Também é possível pensar numa estratégia de saída: como encerrar a conversa e o que fazer depois. Podemos pensar se vamos querer passar um tempo com a pessoa com quem conversamos, ou se preferimos ficar sozinhas(os) depois. A seção de autocuidado deste guia traz mais detalhes sobre isso. É totalmente aceitável mudar de ideia a qualquer momento. Por exemplo: “Acho que não tenho energia para sair hoje, você se importaria de ficar comigo/em me deixar um tempo sozinha(o)?”
Encerre a conversa em nossos termos. Se necessário, redirecione a discussão ou peça ajuda para sair da situação. Por exemplo: “Não posso mais falar sobre isso, mas preciso do seu apoio para deixar esse espaço.”
Depois de termos a conversa, talvez precisemos de um tempo para processar os sentimentos que surgiram ao compartilhar. Podemos sentir alívio, validação, exaustão ou incerteza. Qualquer que seja o sentimento, ele é válido. O processo de cura não é linear, e cuidar de nós depois de compartilhar é tão importante quanto a própria decisão de contar.

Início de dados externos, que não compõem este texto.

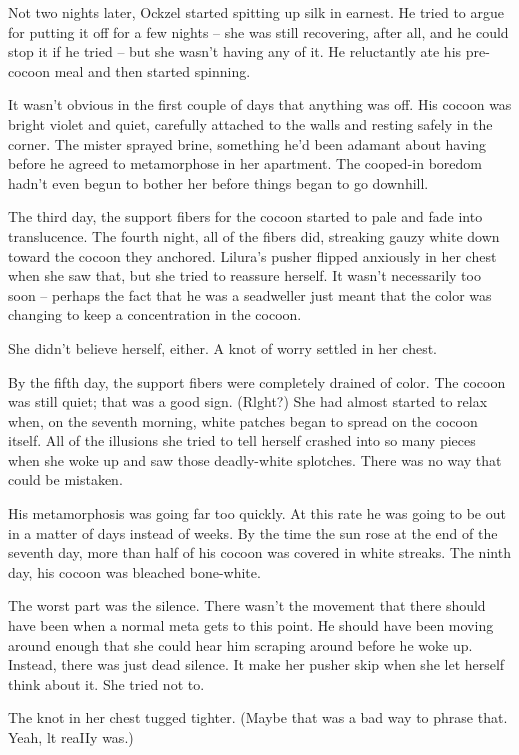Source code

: \documentclass[a1paper]{article}
\begin{document}
\begin{multicols}{7}
{Not two nights later, Ockzel started spitting up silk in earnest.  He tried to argue for putting it off for a few nights – she was still recovering, after all, and he could stop it if he tried – but she wasn't having any of it.  He reluctantly ate his pre-cocoon meal and then started spinning.

It wasn't obvious in the first couple of days that anything was off.  His cocoon was bright violet and quiet, carefully attached to the walls and resting safely in the corner.  The mister sprayed brine, something he'd been adamant about having before he agreed to metamorphose in her apartment.  The cooped-in boredom hadn't even begun to bother her before things began to go downhill.

The third day, the support fibers for the cocoon started to pale and fade into translucence.  The fourth night, all of the fibers did, streaking gauzy white down toward the cocoon they anchored.  Lilura's pusher flipped anxiously in her chest when she saw that, but she tried to reassure herself.  It wasn't necessarily too soon – perhaps the fact that he was a seadweller just meant that the color was changing to keep a concentration in the cocoon.

She didn't believe herself, either.  A knot of worry settled in her chest.

By the fifth day, the support fibers were completely drained of color.  The cocoon was still quiet; that was a good sign.  (Rlght?)  She had almost started to relax when, on the seventh morning, white patches began to spread on the cocoon itself.  All of the illusions she tried to tell herself crashed into so many pieces when she woke up and saw those deadly-white splotches.  There was no way that could be mistaken.

His metamorphosis was going far too quickly.  At this rate he was going to be out in a matter of days instead of weeks.  By the time the sun rose at the end of the seventh day, more than half of his cocoon was covered in white streaks.  The ninth day, his cocoon was bleached bone-white.

The worst part was the silence.  There wasn't the movement that there should have been when a normal meta gets to this point.  He should have been moving around enough that she could hear him scraping around before he woke up.  Instead, there was just dead silence.  It make her pusher skip when she let herself think about it.  She tried not to.

The knot in her chest tugged tighter.  (Maybe that was a bad way to phrase that.  Yeah, lt reaIIy was.)

}
\end{multicols}
\end{document}
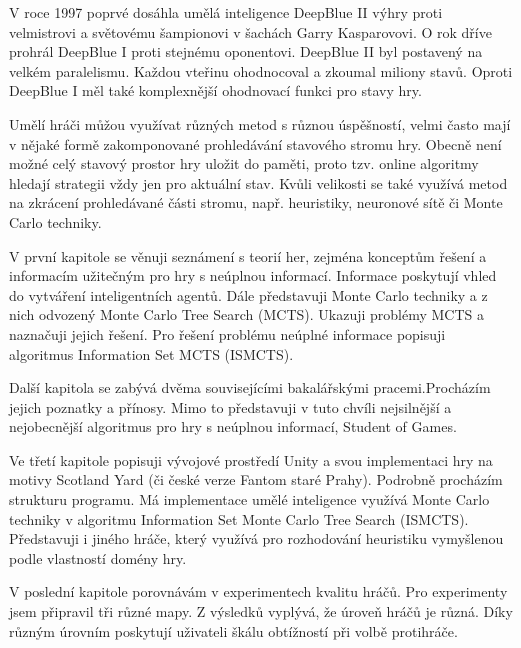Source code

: 

V roce 1997 poprvé dosáhla umělá inteligence DeepBlue II \cite{CAMPBELL200257} výhry proti velmistrovi a světovému šampionovi v šachách Garry Kasparovovi. O rok dříve prohrál DeepBlue I proti stejnému oponentovi. DeepBlue II byl postavený na velkém paralelismu. Každou vteřinu ohodnocoval a zkoumal miliony stavů. Oproti DeepBlue I měl také komplexnější ohodnovací funkci pro stavy hry.

Umělí hráči můžou využívat různých metod s různou úspěšností, velmi často mají v nějaké formě zakomponované prohledávání stavového stromu hry. Obecně není možné celý stavový prostor hry uložit do paměti, proto tzv. online algoritmy hledají strategii vždy jen pro aktuální stav. Kvůli velikosti se také využívá metod na zkrácení prohledávané části stromu, např. heuristiky, neuronové sítě či Monte Carlo techniky.

V první kapitole se věnuji seznámení s teorií her, zejména konceptům řešení a informacím užitečným pro hry s neúplnou informací. Informace poskytují vhled do vytváření inteligentních agentů. Dále představuji Monte Carlo techniky a z nich odvozený Monte Carlo Tree Search (MCTS). Ukazuji problémy MCTS a naznačuji jejich řešení. Pro řešení problému neúplné informace popisuji algoritmus Information Set MCTS (ISMCTS).

Další kapitola se zabývá dvěma souvisejícími bakalářskými pracemi.\hfill Procházím jejich poznatky a přínosy. Mimo to představuji v tuto chvíli nejsilnější a nejobecnější algoritmus pro hry s neúplnou informací, Student of Games. 

Ve třetí kapitole popisuji vývojové prostředí Unity a svou implementaci hry na motivy Scotland Yard (či české verze Fantom staré Prahy). Podrobně procházím strukturu programu. %
Má implementace umělé inteligence využívá Monte Carlo techniky v algoritmu Information Set Monte Carlo Tree Search (ISMCTS). Představuji i jiného hráče, který využívá pro rozhodování heuristiku vymyšlenou podle vlastností domény hry.

V poslední kapitole porovnávám v experimentech kvalitu hráčů. Pro experimenty jsem připravil tři různé mapy. Z výsledků vyplývá, že úroveň hráčů je různá. Díky různým úrovním poskytují uživateli škálu obtížností při volbě protihráče. 


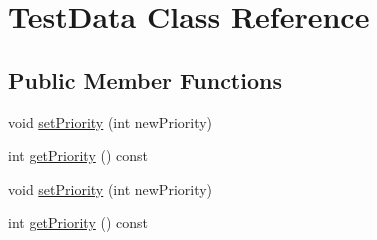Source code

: \hypertarget{class_test_data}{\section{Test\-Data Class Reference}
\label{class_test_data}
}
\subsection*{Public Member Functions}
\begin{DoxyCompactItemize}
\item 
void \hyperlink{class_test_data_af6c76355a3ab75cd07ca6bba7dfe2115}{set\-Priority} (int new\-Priority)
\item 
int \hyperlink{class_test_data_a11f3f060f167d1989c94bf94860aed20}{get\-Priority} () const 
\item 
void \hyperlink{class_test_data_af6c76355a3ab75cd07ca6bba7dfe2115}{set\-Priority} (int new\-Priority)
\item 
int \hyperlink{class_test_data_a11f3f060f167d1989c94bf94860aed20}{get\-Priority} () const 
\end{DoxyCompactItemize}


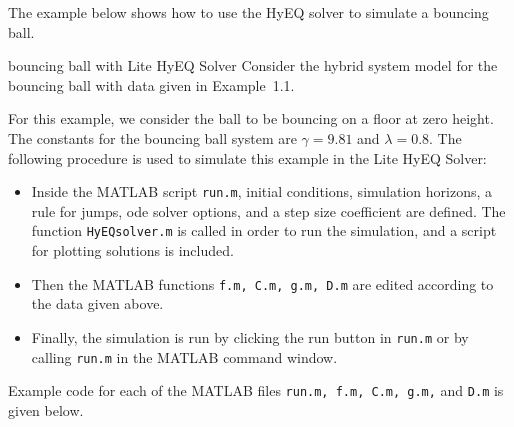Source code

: The example below shows how to use the HyEQ solver to simulate a bouncing ball.

\begin{example}{bouncing ball with Lite HyEQ Solver}
\label{ex:bblite} Consider the hybrid system model for the bouncing ball with data given in Example~1.1.

For this example, we consider the ball to be bouncing on a floor at zero height. The constants for the bouncing ball system are $\gamma = 9.81$ and $\lambda=0.8$.
The following procedure is used to simulate this example in the Lite HyEQ Solver:
\begin{itemize}
\item Inside the MATLAB script {\tt run.m}, initial conditions, simulation horizons, a rule for jumps, ode solver options, and a step size coefficient are defined. The function {\tt HyEQsolver.m} is called in order to run the simulation, and a script for plotting solutions is included.
\item Then the MATLAB functions {\tt f.m, C.m, g.m, D.m} are edited according to the data given above.
\item Finally, the simulation is run by clicking the run button in {\tt run.m} or by calling {\tt run.m} in the MATLAB command window.
\end{itemize}

Example code for each of the MATLAB files {\tt run.m, f.m, C.m, g.m,} and {\tt D.m} is given below.\\

\label{scr:run}

\label{scr:f}

\label{scr:C}

\label{scr:g}

\label{scr:D}


\end{example}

Aqui estão algumas formas de nos cuidarmos depois da conversa. Pode ser que precisemos disso algumas horas, dias ou até meses depois. O que for necessário, está tudo certo.
Acima de tudo: colocar-se em primeiro lugar não é egoísmo. Cuidar do nosso bem-estar não é só sobre curar o passado, é sobre criar espaço para nós no presente e no futuro. Ao nutrir nosso espírito e bem-estar ativamente, abrimos espaço em nossas vidas para o apoio de outras pessoas, e o mais importante, para nós.